Malaysia’s current government has made it pretty clear that the nation intends to lead the region with its AI efforts, and it has just officiated the launch of its locally-made large language model (LLM), called ILMU. The word means “knowledge” in Malay, but the name is actually an acronym of Intelek Luhur Malaysia Untukmu, or “Noble Intelligence of Malaysia for you.”
ILMUchat Set To Serve Malaysians

Specifically, the chatbot itself that most people will see during conversations will be called ILMUchat; the model is developed by local company YTL AI Labs, a subsidiary of YTL Group. The world already seen a huge number of LLMs on the market – with ChatGPT enjoying the majority of market share – so what’s the reason of developing our own? To put it simply, ILMUchat is designed to better understand local contexts or languages, and to establish sovereignty on AI, which is a pretty big deal in today’s geopolitics.

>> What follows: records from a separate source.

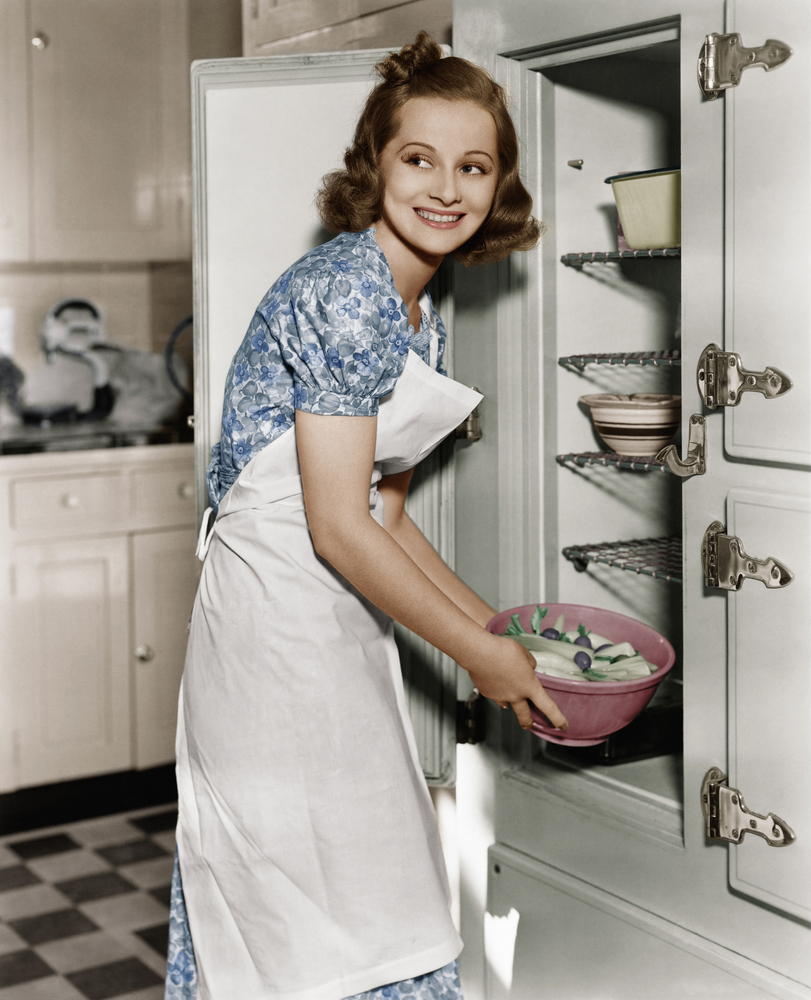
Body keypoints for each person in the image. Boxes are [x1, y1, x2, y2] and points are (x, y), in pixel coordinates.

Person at [166, 31, 569, 1000]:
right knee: (306, 891)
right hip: (277, 619)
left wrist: (500, 632)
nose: (445, 187)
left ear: (498, 184)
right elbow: (338, 528)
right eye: (417, 158)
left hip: (334, 607)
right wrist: (481, 657)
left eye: (472, 165)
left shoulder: (414, 301)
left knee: (358, 874)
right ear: (373, 167)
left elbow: (382, 514)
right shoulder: (349, 292)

For example, ‘Georgetown’ is the Penang’s state capital, but there are tons of cities around the word sharing the same name. In this case, ILMUchat knows the Georgetown you’re looking for is the one located in the state of Penang, not the ones in other parts of the world (fun fact, here’s the full list). This LLM also specializes in Malay language, and it’s even capable of understanding dialects like Kelantanese Malay; besides that, it has no problem dealing with mixed languages that we call “rojak” as well.
Having a locally-made model also allows local organizations to utilize them while ensuring full local regulatory compliance (and also lessens the geopolitical risks). As of today, there are a few big names in partnership with ILMU, including YTL subsidiaries Ryt Bank and Yes, along with external organizations like Astro, Media Prima, Carsome, and more. As a matter of fact, it’s no slouch either – YTL claims ILMU’s capabilities are on par or better than the likes of GPT-4o, GPT-5, Llama 3.1, and Deepseek-V3.
For its initial, early-access release come this September 16 (Malaysia Day), the model will only work in text forms, though the company intends to expand this with multimodel capabilities, including voice and image. If you’re interested, you can register your access on its website ilmu.ai to try it out.
Pokdepinion: Safe to say the hardware behind it all is probably a green one.